» Problem description: The output should match the data below line for line.
Content starts
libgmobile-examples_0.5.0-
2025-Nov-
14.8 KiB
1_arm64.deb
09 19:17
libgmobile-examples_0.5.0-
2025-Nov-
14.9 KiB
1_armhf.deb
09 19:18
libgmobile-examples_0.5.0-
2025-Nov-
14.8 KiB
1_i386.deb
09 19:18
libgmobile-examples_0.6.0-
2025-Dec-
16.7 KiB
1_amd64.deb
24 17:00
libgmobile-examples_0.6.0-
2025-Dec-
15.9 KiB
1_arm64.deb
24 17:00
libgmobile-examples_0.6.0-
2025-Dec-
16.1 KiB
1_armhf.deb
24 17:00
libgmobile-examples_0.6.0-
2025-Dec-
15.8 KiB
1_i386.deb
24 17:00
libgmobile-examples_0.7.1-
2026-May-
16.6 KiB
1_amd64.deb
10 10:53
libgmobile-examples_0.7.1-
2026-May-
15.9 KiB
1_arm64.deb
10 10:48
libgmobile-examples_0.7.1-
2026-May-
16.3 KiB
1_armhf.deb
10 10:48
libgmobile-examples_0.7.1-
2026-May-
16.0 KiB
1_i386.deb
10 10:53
Content ends
» Exercise output:
libgmobile-examples_0.5.0-
2025-Nov-
14.8 KiB
1_arm64.deb
09 19:17
libgmobile-examples_0.5.0-
2025-Nov-
14.9 KiB
1_armhf.deb
09 19:18
libgmobile-examples_0.5.0-
2025-Nov-
14.8 KiB
1_i386.deb
09 19:18
libgmobile-examples_0.6.0-
2025-Dec-
16.7 KiB
1_amd64.deb
24 17:00
libgmobile-examples_0.6.0-
2025-Dec-
15.9 KiB
1_arm64.deb
24 17:00
libgmobile-examples_0.6.0-
2025-Dec-
16.1 KiB
1_armhf.deb
24 17:00
libgmobile-examples_0.6.0-
2025-Dec-
15.8 KiB
1_i386.deb
24 17:00
libgmobile-examples_0.7.1-
2026-May-
16.6 KiB
1_amd64.deb
10 10:53
libgmobile-examples_0.7.1-
2026-May-
15.9 KiB
1_arm64.deb
10 10:48
libgmobile-examples_0.7.1-
2026-May-
16.3 KiB
1_armhf.deb
10 10:48
libgmobile-examples_0.7.1-
2026-May-
16.0 KiB
1_i386.deb
10 10:53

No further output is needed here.